- Born: March 8, 1952
- Died: December 28, 2015 (aged 63)
- Education: University of Southern California
- Known for: Her work on the Internet
- Scientific career
- Fields: Computer science
- Workplaces: ISI

= Joyce K. Reynolds =

American computer scientist (1952–2015)

Joyce Kathleen Reynolds (March 8, 1952 – December 28, 2015) was an American computer scientist who played a significant role in developing protocols underlying the Internet. She authored or co-authored many RFCs, most notably those introducing and specifying the Telnet, FTP, and POP protocols.

== Career ==
Reynolds held bachelor's and master's degrees in social sciences from the University of Southern California.

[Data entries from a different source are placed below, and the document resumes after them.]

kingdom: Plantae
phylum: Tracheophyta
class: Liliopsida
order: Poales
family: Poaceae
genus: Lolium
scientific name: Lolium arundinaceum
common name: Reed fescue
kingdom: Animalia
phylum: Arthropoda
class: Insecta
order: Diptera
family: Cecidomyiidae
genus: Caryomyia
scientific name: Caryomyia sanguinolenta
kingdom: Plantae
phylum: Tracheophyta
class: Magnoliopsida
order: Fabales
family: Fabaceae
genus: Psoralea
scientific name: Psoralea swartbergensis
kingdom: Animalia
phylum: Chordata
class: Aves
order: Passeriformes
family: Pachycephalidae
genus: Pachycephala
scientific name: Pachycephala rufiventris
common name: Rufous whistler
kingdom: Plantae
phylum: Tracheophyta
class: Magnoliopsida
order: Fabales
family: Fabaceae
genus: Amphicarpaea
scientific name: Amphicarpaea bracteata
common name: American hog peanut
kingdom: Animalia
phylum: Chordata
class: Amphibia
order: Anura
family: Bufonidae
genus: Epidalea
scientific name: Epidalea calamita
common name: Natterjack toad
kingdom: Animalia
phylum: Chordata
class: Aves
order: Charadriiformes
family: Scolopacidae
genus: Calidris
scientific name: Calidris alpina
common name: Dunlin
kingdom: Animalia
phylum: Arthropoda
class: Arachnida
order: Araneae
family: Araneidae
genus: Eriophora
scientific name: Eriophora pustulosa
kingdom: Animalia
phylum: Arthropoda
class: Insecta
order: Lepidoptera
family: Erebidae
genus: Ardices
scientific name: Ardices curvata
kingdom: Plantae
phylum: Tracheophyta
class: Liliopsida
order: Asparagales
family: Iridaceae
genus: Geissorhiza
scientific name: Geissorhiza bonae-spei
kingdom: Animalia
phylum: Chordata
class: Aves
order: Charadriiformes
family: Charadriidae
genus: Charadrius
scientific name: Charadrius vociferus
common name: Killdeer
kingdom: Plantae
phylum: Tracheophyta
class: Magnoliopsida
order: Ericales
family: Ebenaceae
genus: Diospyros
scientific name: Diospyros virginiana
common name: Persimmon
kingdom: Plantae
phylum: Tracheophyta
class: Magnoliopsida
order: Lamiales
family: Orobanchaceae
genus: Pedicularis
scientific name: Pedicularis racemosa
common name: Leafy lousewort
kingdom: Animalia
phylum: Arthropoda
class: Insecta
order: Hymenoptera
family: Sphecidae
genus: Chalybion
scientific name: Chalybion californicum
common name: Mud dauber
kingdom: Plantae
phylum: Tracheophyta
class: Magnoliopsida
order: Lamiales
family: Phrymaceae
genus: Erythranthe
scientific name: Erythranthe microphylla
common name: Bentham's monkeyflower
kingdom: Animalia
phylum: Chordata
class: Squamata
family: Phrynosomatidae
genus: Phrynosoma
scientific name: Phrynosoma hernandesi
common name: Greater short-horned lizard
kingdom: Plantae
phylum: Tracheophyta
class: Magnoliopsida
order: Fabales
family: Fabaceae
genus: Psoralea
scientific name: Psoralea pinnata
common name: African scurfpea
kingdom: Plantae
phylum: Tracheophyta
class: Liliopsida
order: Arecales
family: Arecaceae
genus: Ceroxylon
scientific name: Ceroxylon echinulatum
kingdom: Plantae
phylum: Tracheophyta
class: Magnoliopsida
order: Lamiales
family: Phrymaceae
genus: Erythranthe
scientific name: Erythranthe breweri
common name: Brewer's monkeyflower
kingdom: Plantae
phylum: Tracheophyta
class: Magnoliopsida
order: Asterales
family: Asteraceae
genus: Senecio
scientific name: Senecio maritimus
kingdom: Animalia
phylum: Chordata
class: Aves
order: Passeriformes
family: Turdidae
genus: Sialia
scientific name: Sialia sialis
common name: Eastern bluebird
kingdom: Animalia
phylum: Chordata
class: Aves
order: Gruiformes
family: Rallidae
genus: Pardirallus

From 1983 until 1998, she worked with Jon Postel to develop early functions of the Internet Assigned Numbers Authority, such as the global allocation of IP addresses, Autonomous System (AS) number allocation, and management of the root zone of the Domain Name System (DNS). After Postel's death in 1998, Reynolds helped supervise the transition of the IANA functions to the Internet Corporation for Assigned Names and Numbers. She worked with ICANN in this role until 2001, while remaining an employee of ISI.

From 1987 to 2006, she served on the editorial team of the Request for Comments series, co-leading the RFC Editor function at the ISI from 1998 until 2006.

As Area Director of the User Services area, she was a member of the Internet Engineering Steering Group of the IETF from 1990 to March 1998.

== Death ==
Reynolds died due to complications from cancer on December 28, 2015, at the age of 63.

== Recognition ==
In 1992, she is mentioned in along with a brief biography. With Bob Braden, she received the 2006 Postel Award, in recognition of her services to the Internet. Upon her death, former IETF Chairman Brian Carpenter suggested that "What would Joyce have said?" should be a guiding question for the organization.

In September 2025, Reynolds was inducted posthumously into the Internet Hall of Fame.

== Selected works ==
- Reynolds, J. K., Postel, J. B., Katz, A. R., Finn, G. G., & DeSchon, A. L. (1985). The DARPA experimental multimedia mail system. Computer, 18(10), 82-89.
- Postel, J. B., Finn, G. G., Katz, A. R., & Reynolds, J. K. (1988). An experimental multimedia mail system. ACM Transactions on Information Systems (TOIS), 6(1), 63-81.
- Reynolds, J. K. (1991). The helminthiasis of the Internet. Computer networks and ISDN systems, 22(5), 347-361.